Problem to solve → Copy out the part of the lines below that starts with the line containing "city: Rio de Janeiro" and ends with the line containing "latitude: 47.8115", keeping every line exactly the same. Leave out the pictures.

Collection entries →
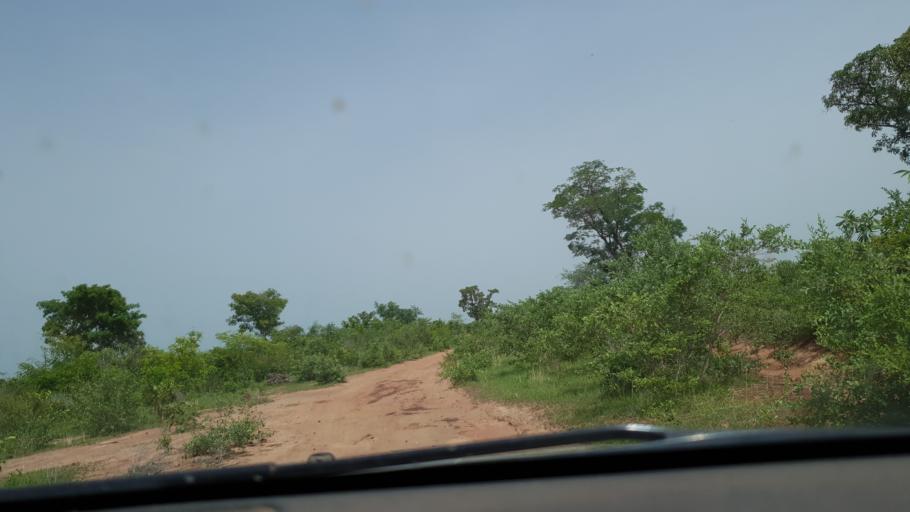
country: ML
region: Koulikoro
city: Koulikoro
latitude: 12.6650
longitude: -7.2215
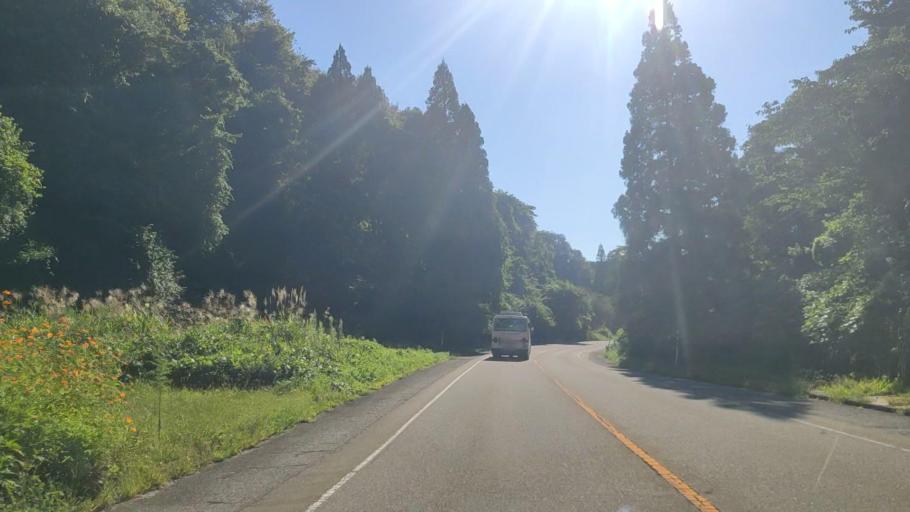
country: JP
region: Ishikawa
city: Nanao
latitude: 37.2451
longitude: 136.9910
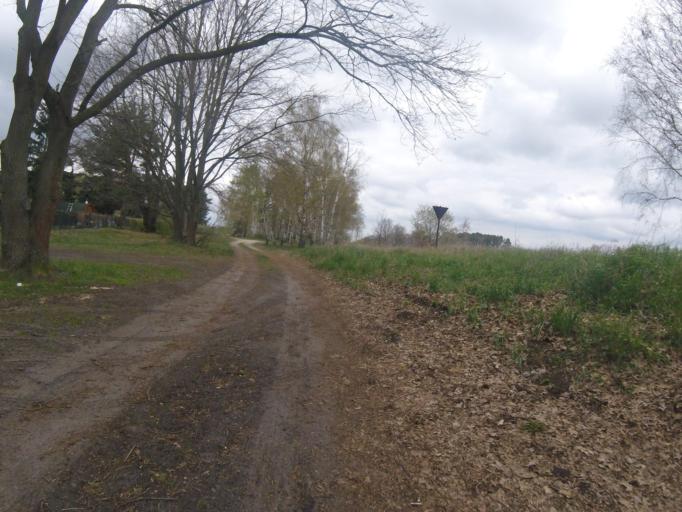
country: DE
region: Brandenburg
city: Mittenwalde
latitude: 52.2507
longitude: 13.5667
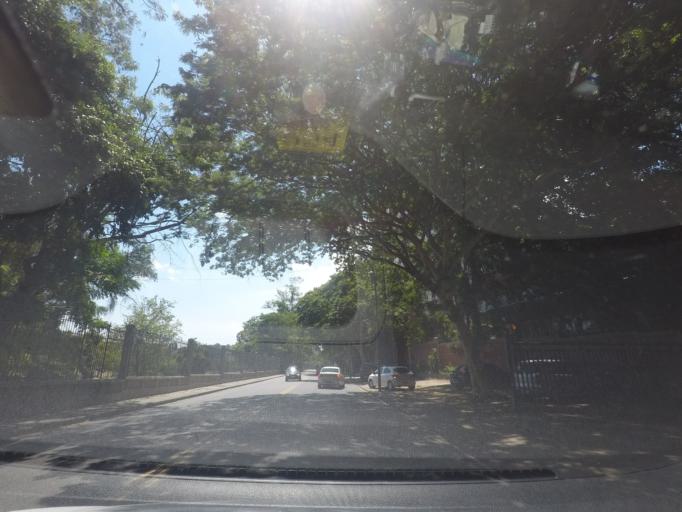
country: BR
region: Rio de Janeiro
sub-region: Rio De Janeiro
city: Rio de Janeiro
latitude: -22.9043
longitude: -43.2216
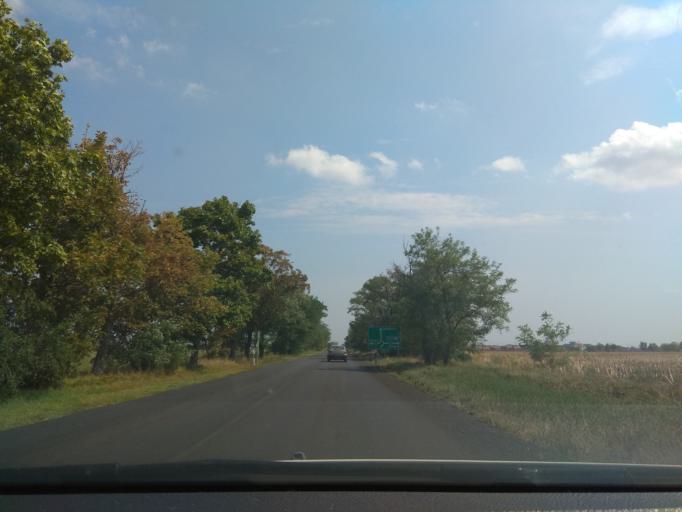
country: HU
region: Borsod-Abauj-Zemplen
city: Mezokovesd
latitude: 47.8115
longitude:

==

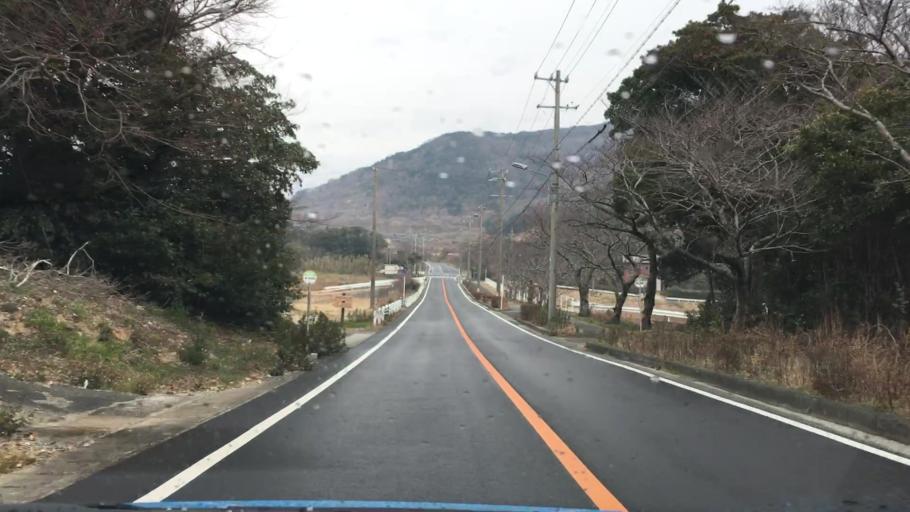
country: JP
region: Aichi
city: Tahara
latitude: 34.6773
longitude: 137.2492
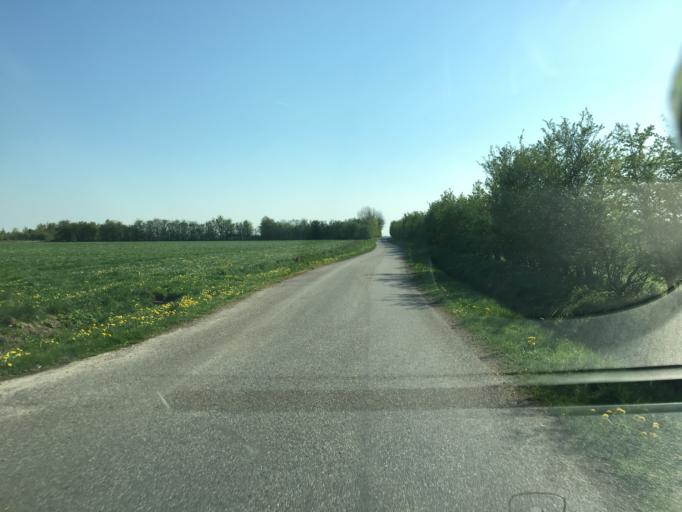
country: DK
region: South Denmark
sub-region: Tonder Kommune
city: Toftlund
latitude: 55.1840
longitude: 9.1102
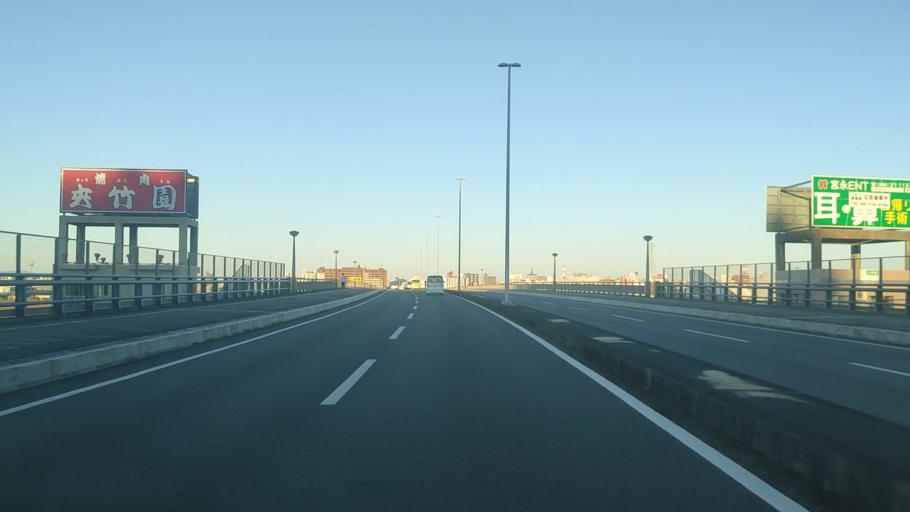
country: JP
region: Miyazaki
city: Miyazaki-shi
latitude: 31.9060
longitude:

Exercise answer →
city: Rio de Janeiro
latitude: -22.9043
longitude: -43.2216
country: HU
region: Borsod-Abauj-Zemplen
city: Mezokovesd
latitude: 47.8115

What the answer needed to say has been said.